Some Vietnamese monks also set out to look for Buddhist teachers together with Chinese monks, going "Southward" and "Westward". Sometimes they went by themselves on the trading boats of Indian merchants. Some of their names were Mosadeva, Khuy Xung, Hue Diem, Tri Hanh, and Dai Thang Dang. Before arriving in India, they passed many Buddhist kingdoms in South East Asia and Southern Asia. Some of them reached Southern India, or Western India, or Northern India. Most went because they were not satisfied with the amount of Buddhism that had reached their country via monks from India, China or Central Asia. They also wanted to see with their own eyes what Buddhism was like in India and what society and people with Buddhist beliefs were like there.

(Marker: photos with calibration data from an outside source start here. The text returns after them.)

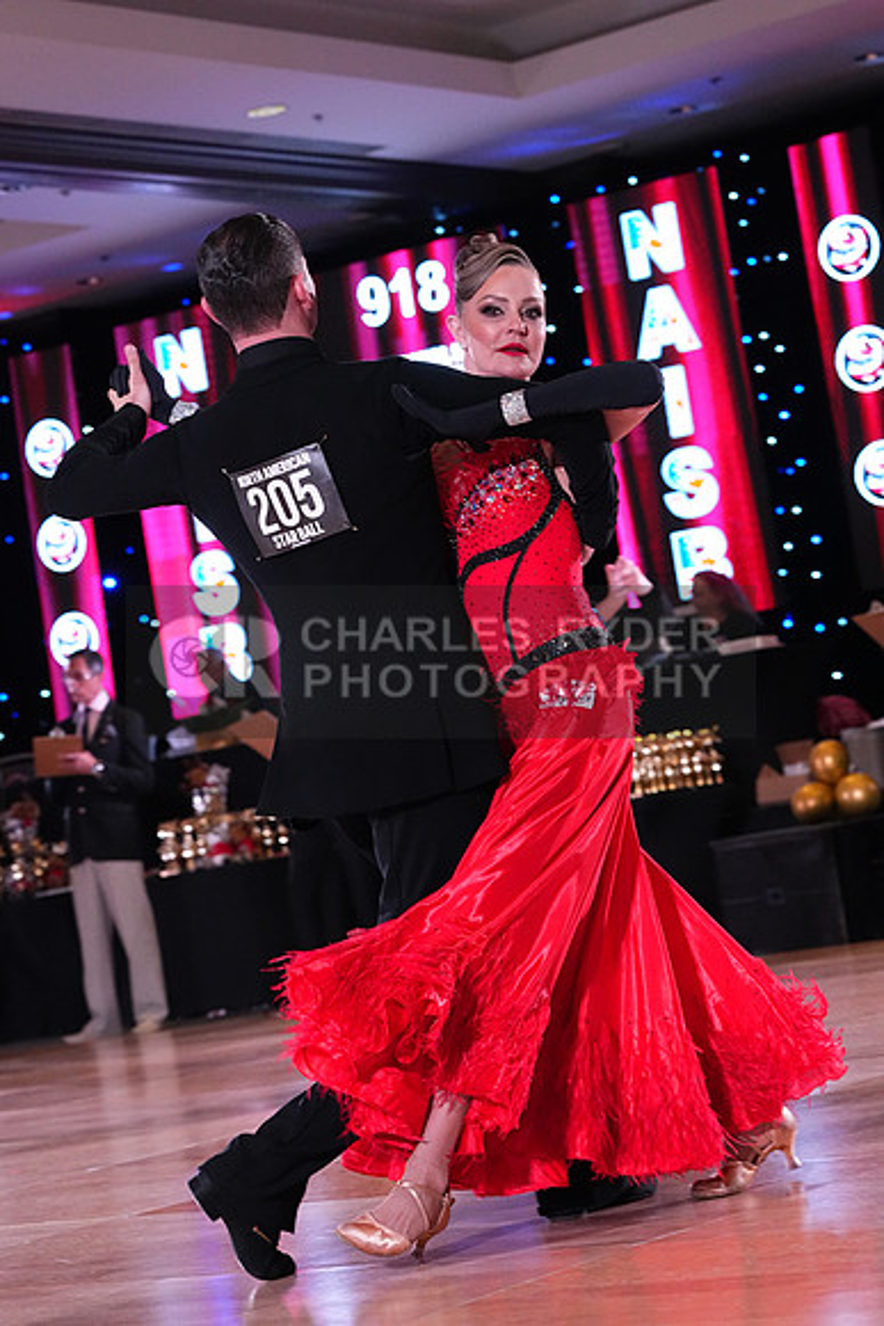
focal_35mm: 93
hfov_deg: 14.7
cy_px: 663
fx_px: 3423
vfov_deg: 21.9
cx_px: 442
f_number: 5.6
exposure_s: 1/320
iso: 8000
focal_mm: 93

They made a great effort to study Buddhism and Indian society. Some of them had a very good command of Buddhism, such as Dai Thang Dang. He could explain the treatise "Duyen Sinh Luan." Many of these monks intended to return to develop Buddhism in their homeland though some died on the way to India or in India. After returning home, they used the knowledge they had acquired to have discussions with monks or Buddhist followers in the region. All of this helped the native people understand more about the Buddha’s belief and brought a specific character to the native Buddhism.

Buddhism continued to spread throughout Vietnam until the late stage of Chinese feudal domination, and even until Vietnam became independent in the tenth century. There were, however, some changes in the introduction routes. The direct Southwestern routes from India were no longer used. New teachings of Buddhism were introduced into Vietnam through Northern routes including the various Chinese Chan sects. For example, the Vinitaruci and Wu Yantong sects of Zen Buddhism were introduced during the late Chinese domination stage. The Cao Tang, Lin Ji and Cao Dong schools were introduced after the tenth century. Because Vietnamese society at that time had features in common with the Chinese, it easily accepted Chinese culture, including its beliefs. At the same time, Hinduism and Islam became more popular in India, while Buddhism declined in popularity. Buddhist missionaries were no longer sent out. Nevertheless, previous Indian missionaries had already left their mark on Vietnam. They were the first and one of the important influences on the development of Buddhism in Vietnam. They and others have helped to build up the features of the history of Buddhism in Vietnam.